[Extracted page text data]
----------

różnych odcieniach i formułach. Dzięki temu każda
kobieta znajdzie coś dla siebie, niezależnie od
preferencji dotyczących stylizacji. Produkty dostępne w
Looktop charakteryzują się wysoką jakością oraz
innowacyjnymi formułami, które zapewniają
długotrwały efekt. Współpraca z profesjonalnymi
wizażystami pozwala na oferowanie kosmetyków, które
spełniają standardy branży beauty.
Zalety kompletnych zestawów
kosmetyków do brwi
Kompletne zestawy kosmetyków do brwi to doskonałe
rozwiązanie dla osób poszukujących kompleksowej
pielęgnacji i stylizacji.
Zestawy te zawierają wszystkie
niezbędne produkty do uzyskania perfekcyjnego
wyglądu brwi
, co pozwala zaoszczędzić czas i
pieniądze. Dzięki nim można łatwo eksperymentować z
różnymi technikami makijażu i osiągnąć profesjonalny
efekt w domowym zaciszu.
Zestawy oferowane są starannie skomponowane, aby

----------

* Task instructions: Return every one of the lines above verbatim, with no changes.

* Answer for this exercise:
różnych odcieniach i formułach. Dzięki temu każda
kobieta znajdzie coś dla siebie, niezależnie od
preferencji dotyczących stylizacji. Produkty dostępne w
Looktop charakteryzują się wysoką jakością oraz
innowacyjnymi formułami, które zapewniają
długotrwały efekt. Współpraca z profesjonalnymi
wizażystami pozwala na oferowanie kosmetyków, które
spełniają standardy branży beauty.
Zalety kompletnych zestawów
kosmetyków do brwi
Kompletne zestawy kosmetyków do brwi to doskonałe
rozwiązanie dla osób poszukujących kompleksowej
pielęgnacji i stylizacji.
Zestawy te zawierają wszystkie
niezbędne produkty do uzyskania perfekcyjnego
wyglądu brwi
, co pozwala zaoszczędzić czas i
pieniądze. Dzięki nim można łatwo eksperymentować z
różnymi technikami makijażu i osiągnąć profesjonalny
efekt w domowym zaciszu.
Zestawy oferowane są starannie skomponowane, aby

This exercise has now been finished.